L’Obeso viveva in un fortino di pietre e sabbia. Aveva palme da datteri e persino un pozzo. Fuori si allungava una fila di persone che andavano dall’Obeso per vendergli oggetti e animali fra i più disparati.
Due colossi bloccavano l’accesso, lasciando passare solo una persona alla volta.
Dopo una lunga attesa, giunse finalmente il nostro turno.
Quello che veniva chiamato l’Obeso era una grossa palla di lardo. Ecco cosa significava quella parola! Non lo sapevamo. Non avevamo mai visto nessuno grasso come lui.

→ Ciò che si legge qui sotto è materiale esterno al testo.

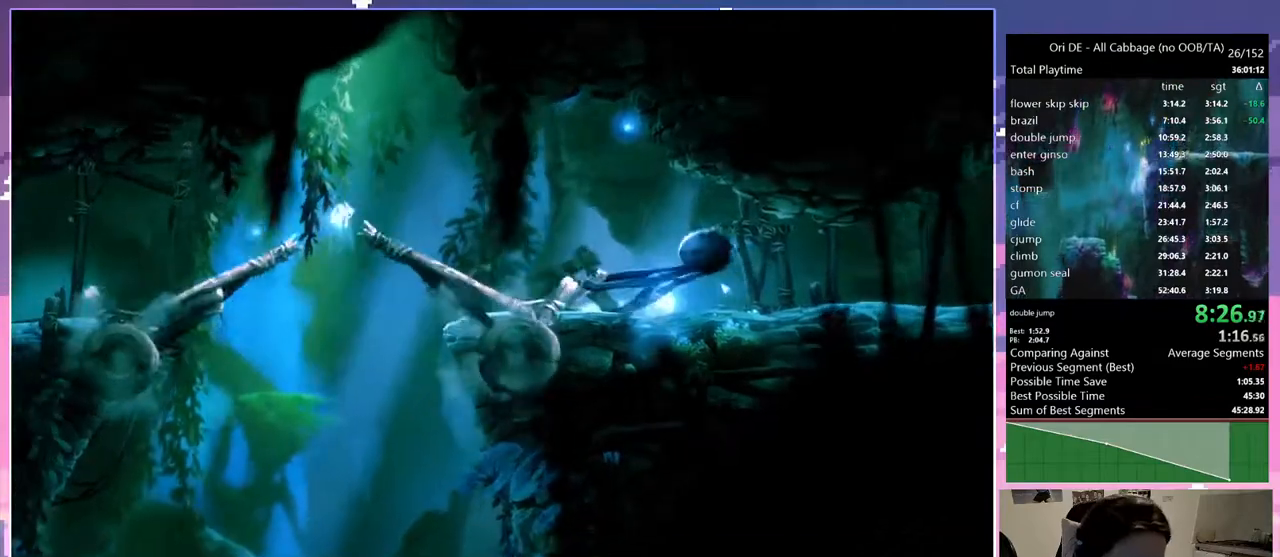
{"keys": [], "events": []}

Doveva avere trentacinque anni e quella era anche la prima volta che incontravamo qualcuno tanto vecchio. Il Lampo Blu aveva lasciato la Terra ai bambini ma non ci si poteva più fare un granché. L’Obeso ci accolse amichevolmente e ci offrì delle pesche sciroppate. Avevano il gusto più dolce del mondo, ma a me non piacevano. Una volta fatti gli onori di casa, l’Obeso chiese di vedere l’oggetto, motivo della nostra visita. Per osservarlo meglio, accese una lampada e prese una lente d’ingrandimento. Lo esaminò con aria da intenditore. Poi disse: «Cinque razioni. Più tre taniche d’acqua». Eravamo senza parole. Già cinque razioni era un prezzo incredibile, ma tre taniche d’acqua! Era enorme. Con un gesto della mano, l’Obeso ordinò a uno dei suoi tirapiedi di andare a prendere il cibo. Ma all’improvviso, Poubelle disse: «Ne è sicuro? Penso che possiamo venderlo meglio di così». «Se il mio prezzo non vi soddisfa, siete liberi di cercare altrove, bambini!» rispose l’Obeso.